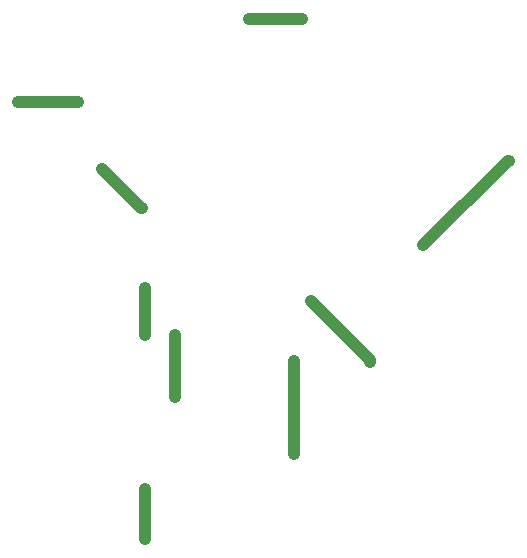
<source format=gbr>
G04 #@! TF.FileFunction,Copper,L1,Top,Signal*
%FSLAX46Y46*%
G04 Gerber Fmt 4.6, Leading zero omitted, Abs format (unit mm)*
G04 Created by KiCad (PCBNEW 4.0.7-e2-6376~58~ubuntu14.04.1) date Thu Mar  1 13:22:35 2018*
%MOMM*%
%LPD*%
G01*
G04 APERTURE LIST*
%ADD10C,0.100000*%
%ADD11C,1.000000*%
%ADD12C,1.000000*%
G04 APERTURE END LIST*
D10*
D11*
X30500000Y43500000D03*
X35500000Y43500000D03*
X37600000Y37800000D03*
X41000000Y34500000D03*
X55250000Y26650000D03*
X60250000Y21500000D03*
X64725000Y31350000D03*
X72000000Y38500000D03*
X43750000Y23750000D03*
X43750000Y18500000D03*
X41250000Y27750000D03*
X41250000Y6500000D03*
X41250000Y10750000D03*
X41250000Y23750000D03*
X53800000Y13650000D03*
X53800000Y21550000D03*
X54500000Y50500000D03*
X50000000Y50500000D03*
D12*
X30500000Y43500000D02*
X35500000Y43500000D01*
X37600000Y37800000D02*
X40900000Y34500000D01*
X40900000Y34500000D02*
X41000000Y34500000D01*
X60250000Y21500000D02*
X60250000Y21650000D01*
X60250000Y21650000D02*
X55250000Y26650000D01*
X64725000Y31350000D02*
X71925000Y38500000D01*
X71925000Y38500000D02*
X72000000Y38500000D01*
X43750000Y18500000D02*
X43750000Y23750000D01*
X41250000Y10750000D02*
X41250000Y6500000D01*
X41250000Y27750000D02*
X41250000Y23750000D01*
X53800000Y21550000D02*
X53800000Y13650000D01*
X50000000Y50500000D02*
X54500000Y50500000D01*
M02*

</source>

════

# WHAT NEEDS TO BE DONE
Your answer should be every line above that contains the word "format".

# EXERCISE RESPONSE
<source format=gbr>
G04 Gerber Fmt 4.6, Leading zero omitted, Abs format (unit mm)*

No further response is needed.